[[ TEXT FOR ANALYSIS open ]]

Instructor Notes: Materials from Data Carpentry [Python Ecology](https://github.com/datacarpentry/python-ecology-lesson), where I am a maintainer. Issues raised in this lesson informed discussion on [pull request](https://github.com/datacarpentry/python-ecology-lesson/pull/309).  

# August 23

Today, we'll be continuing our initial explorations of data with python. The main topic that we'll be dealing with is how to subset data. For many of us, our datasets are large enough that viewing it all at once will be hard, or annoying. We will focus our energy today on how we can break down datasets to be more usefully small.

An empty cell is below. With a partner, load the pandas library as pd, and read in the data to a variable called `surveys_df`.


# Selecting Data Using Headers

Square brackets can be used to select columns by the header name. How can we view what columns we have? Let's take a look at the `species_id` column.

In [None]:
surveys_df['species_id']

In [None]:
surveys_df.species_id

Are these two outputs equivalent? How could we check? I've left a blank cell below - try coming up with a way to check for equivalence between these outputs.

[[ TEXT FOR ANALYSIS closed ]]
[[ ENTRIES SUPPLIED open ]]

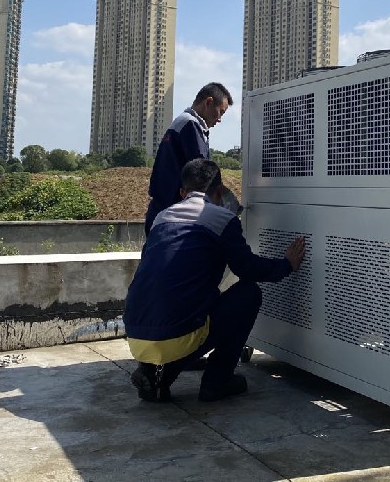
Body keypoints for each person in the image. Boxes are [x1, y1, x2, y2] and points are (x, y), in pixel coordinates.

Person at [125, 158, 306, 402]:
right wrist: (286, 265)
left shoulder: (161, 218)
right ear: (220, 191)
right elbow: (248, 269)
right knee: (247, 294)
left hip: (136, 336)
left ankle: (157, 373)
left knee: (188, 309)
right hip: (177, 334)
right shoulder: (221, 218)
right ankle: (217, 381)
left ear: (182, 192)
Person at [145, 82, 233, 230]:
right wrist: (232, 207)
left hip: (162, 210)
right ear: (209, 102)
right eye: (221, 112)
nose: (219, 119)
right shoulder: (190, 125)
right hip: (173, 213)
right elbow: (204, 174)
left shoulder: (183, 122)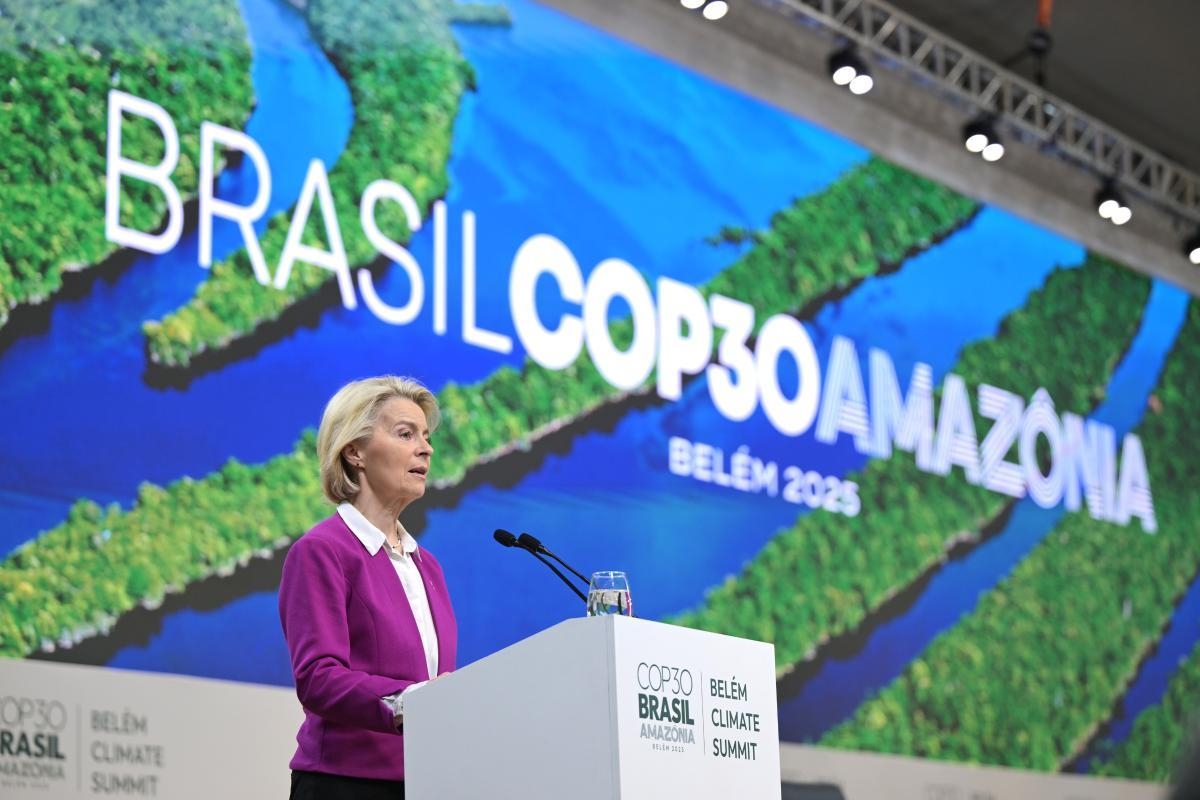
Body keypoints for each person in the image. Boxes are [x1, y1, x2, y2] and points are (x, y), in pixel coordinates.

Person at [279, 376, 456, 800]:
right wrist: (411, 702)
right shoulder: (322, 551)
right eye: (405, 434)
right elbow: (318, 677)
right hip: (345, 784)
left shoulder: (426, 566)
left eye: (426, 437)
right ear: (354, 451)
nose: (425, 448)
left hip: (424, 784)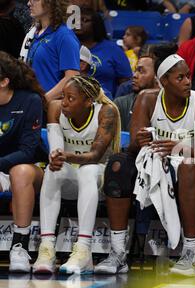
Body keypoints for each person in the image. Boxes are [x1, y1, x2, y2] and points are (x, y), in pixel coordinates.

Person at [94, 45, 195, 276]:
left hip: (193, 166)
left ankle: (190, 254)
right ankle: (118, 252)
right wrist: (139, 140)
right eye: (180, 77)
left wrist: (177, 147)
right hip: (155, 163)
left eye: (188, 76)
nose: (187, 81)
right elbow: (133, 149)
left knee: (189, 167)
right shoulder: (147, 99)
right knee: (118, 164)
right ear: (164, 81)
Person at [33, 75, 121, 274]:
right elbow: (56, 152)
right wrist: (57, 157)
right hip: (71, 180)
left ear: (88, 102)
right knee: (52, 169)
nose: (63, 102)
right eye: (63, 96)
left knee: (87, 169)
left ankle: (83, 250)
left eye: (70, 98)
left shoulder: (106, 111)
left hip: (98, 180)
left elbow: (96, 155)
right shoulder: (56, 109)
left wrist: (68, 155)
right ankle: (46, 249)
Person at [0, 51, 47, 273]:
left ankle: (20, 245)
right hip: (1, 169)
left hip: (31, 168)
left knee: (19, 172)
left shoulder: (30, 100)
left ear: (4, 82)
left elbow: (28, 151)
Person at [25, 0, 80, 102]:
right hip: (33, 103)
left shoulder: (64, 35)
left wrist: (44, 100)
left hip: (51, 107)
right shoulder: (35, 33)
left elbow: (72, 77)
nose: (29, 3)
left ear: (51, 3)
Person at [75, 7, 132, 98]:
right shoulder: (67, 47)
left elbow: (125, 82)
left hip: (104, 101)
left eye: (85, 20)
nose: (78, 23)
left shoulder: (113, 49)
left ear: (96, 25)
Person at [114, 53, 158, 132]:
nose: (134, 75)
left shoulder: (166, 105)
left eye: (141, 71)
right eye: (135, 70)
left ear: (156, 76)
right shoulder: (120, 104)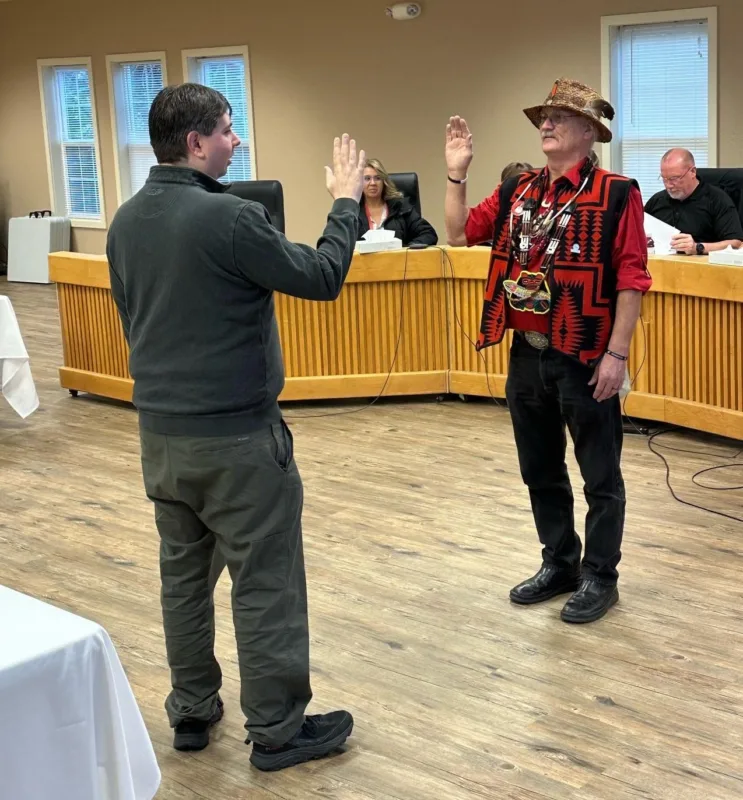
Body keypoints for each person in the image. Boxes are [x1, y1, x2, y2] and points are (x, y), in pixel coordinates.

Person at [106, 83, 364, 772]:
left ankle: (192, 709)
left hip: (160, 440)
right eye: (227, 129)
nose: (236, 140)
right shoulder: (231, 219)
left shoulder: (126, 221)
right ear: (195, 143)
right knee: (265, 581)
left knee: (182, 580)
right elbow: (321, 274)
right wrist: (345, 201)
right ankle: (278, 730)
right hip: (239, 444)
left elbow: (133, 322)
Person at [444, 79, 652, 624]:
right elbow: (460, 231)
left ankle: (600, 575)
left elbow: (632, 277)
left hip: (584, 352)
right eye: (544, 116)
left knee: (600, 476)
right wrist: (457, 173)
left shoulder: (617, 192)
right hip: (527, 350)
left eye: (559, 117)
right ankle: (559, 562)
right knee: (539, 468)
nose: (546, 124)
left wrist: (618, 354)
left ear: (589, 133)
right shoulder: (519, 188)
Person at [644, 148, 743, 254]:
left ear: (692, 172)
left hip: (702, 267)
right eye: (664, 178)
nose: (668, 185)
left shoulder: (717, 199)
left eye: (674, 178)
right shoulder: (657, 200)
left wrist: (697, 247)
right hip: (661, 265)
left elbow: (736, 243)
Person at [357, 157, 438, 246]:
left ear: (384, 182)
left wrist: (406, 251)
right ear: (360, 182)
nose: (373, 183)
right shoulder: (353, 211)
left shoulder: (400, 208)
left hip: (398, 259)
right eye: (367, 178)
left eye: (377, 178)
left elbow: (428, 233)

[[ ENTRIES SUPPLIED closed ]]

> [WORK TO COMPLETE]
1. Summarize the lesson on subsetting data in two sentences.
2. According to the lesson on subsetting data, why does the day's work focus on breaking datasets down? Answer in one or two sentences.
3. Reproduce everything in the lesson on subsetting data from "Today, we'll be" down to "more usefully small.".

> [PER-TASK OUTPUTS]
1. The lesson continues initial explorations of data with Python, focusing on how to subset data so that large datasets can be broken down to be more usefully small. It shows that square brackets can select columns by header name, uses the `species_id` column of `surveys_df` as an example, and asks whether two ways of selecting that column give equivalent outputs.

2. Many datasets are large enough that viewing all of the data at once would be hard or annoying. Subsetting makes them more usefully small.

3.
Today, we'll be continuing our initial explorations of data with python. The main topic that we'll be dealing with is how to subset data. For many of us, our datasets are large enough that viewing it all at once will be hard, or annoying. We will focus our energy today on how we can break down datasets to be more usefully small.